Unbekannter Durchschlupf entdeckt

Michael Gunser erzählt, dass im Zuge der Bauarbeiten noch so manches „nette Detail“ zu Tage gekommen sei. Im Untergeschoss des Türmchens stieß man auf zwei bislang verborgene Durchgänge. Sie sind ein Hinweis darauf, dass die Stadtwächter einst nicht nur im Mauergang unterwegs waren, der zwischen der ursprünglichen Stadtmauer, von der bis heute 1400 Meter erhalten sind, und einer Vormauer liegt. Sie patrouillierten offenbar auch im Bereich unterhalb der Vormauer, wobei eine zweite, nochmals vorgelagerte Mauer sie schützte. Nur wenige Meter vom Wehrturm entfernt hat man außerdem im Bereich der Hahnschen Mühle einen lange Zeit unbekannten Durchschlupf gefunden. „Diesen könnte man künftig für Führungen erschließen“, sagt Michael Gunser.
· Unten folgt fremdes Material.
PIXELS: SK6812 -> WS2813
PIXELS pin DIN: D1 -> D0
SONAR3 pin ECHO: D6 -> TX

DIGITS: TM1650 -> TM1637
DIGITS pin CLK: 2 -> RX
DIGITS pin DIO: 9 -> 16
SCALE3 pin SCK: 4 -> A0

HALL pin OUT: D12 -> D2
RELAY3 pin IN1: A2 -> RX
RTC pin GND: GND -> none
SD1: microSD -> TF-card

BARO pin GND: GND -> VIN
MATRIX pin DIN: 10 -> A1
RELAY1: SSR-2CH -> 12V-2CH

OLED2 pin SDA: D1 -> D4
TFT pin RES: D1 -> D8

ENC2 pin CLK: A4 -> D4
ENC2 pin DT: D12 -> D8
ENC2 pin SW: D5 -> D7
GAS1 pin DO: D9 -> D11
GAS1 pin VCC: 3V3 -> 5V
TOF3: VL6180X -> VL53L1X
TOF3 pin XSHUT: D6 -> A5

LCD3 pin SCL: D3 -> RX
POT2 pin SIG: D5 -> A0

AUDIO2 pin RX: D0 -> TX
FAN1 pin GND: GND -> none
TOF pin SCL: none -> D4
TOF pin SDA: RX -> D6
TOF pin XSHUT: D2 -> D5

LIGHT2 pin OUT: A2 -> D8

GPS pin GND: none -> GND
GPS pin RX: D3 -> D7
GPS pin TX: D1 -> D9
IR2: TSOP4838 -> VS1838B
Die Überreste der zweiten Vormauer, an welcher der Zahn der Zeit auch genagt hatte, sind ebenfalls instandgesetzt worden. Die Mauerfragmente sind nun wieder gut sichtbar, weil im Zuge der Bauarbeiten das üppig wuchernde Grün auf und neben dem Gemäuer gerodet wurde. Unter dem Wildwuchs wartete noch eine weitere Überraschung. „Direkt neben dem Wehrturm haben wir einen mit Sandstein gefliesten alten Fußboden entdeckt“, erzählt Michael Gunser. Vermutlich sei er das Überbleibsel eines Häuschens oder Schuppens, der an den Turm angebaut war.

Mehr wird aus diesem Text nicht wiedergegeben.